Yesterday Mr Woodward welcomed the move as a ‘good step forward’. But he added: ‘The real concern is children being able to have Facebook accounts when they are not old enough, and parents condoning it. If my school is representative, it’s 60 per cent at least have got access.’

He said he had had cases where he told parents: ‘It’s illegal for you to do this, you shouldn’t be doing it for your child. You need to close down that account or I might have to tell the safeguarding people that you are exposing your child to stuff that’s not suitable.’

Mr Woodward added: ‘Children open themselves up to grooming, and then you don’t know what sort of content they could get hold of.’

Many parents lack awareness of the potential dangers to children from the variety of links and ‘apps’ that can be accessed through Facebook and other sites, he warned.
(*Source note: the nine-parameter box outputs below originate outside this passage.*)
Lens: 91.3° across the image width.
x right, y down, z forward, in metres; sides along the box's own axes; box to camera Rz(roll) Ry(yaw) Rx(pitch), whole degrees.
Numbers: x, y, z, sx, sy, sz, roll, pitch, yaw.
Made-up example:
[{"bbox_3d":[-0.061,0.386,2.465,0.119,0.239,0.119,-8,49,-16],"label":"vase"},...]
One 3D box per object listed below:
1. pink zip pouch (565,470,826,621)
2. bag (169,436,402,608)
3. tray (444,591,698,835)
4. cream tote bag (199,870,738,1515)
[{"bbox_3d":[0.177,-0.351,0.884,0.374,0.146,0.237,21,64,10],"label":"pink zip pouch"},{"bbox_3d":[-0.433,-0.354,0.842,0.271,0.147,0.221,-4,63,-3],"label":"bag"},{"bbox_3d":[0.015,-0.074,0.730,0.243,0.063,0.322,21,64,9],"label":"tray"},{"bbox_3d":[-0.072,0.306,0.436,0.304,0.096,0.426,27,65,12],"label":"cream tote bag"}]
As soon as his school becomes aware a child has a Facebook account it contacts the company to get the profile blocked.

He spoke out as the NAHT gathers in Harrogate for its annual conference this weekend. He will propose calling on the Government to investigate misuse of social media.

Other heads warned that abuse of technology was a ‘growing problem’ in schools. Kenny Frederick, a London head, said parents were buying smartphones on which children ‘can access pornography, anything’.

John Killeen, a head from North Yorkshire, said pupils were copying behaviour they see in video games.

Stephen Watkins, from Leeds, added: ‘Four-year-olds don’t understand if you hit someone over the head with a brick they’re not going to jump up immediately as they do on the screen.’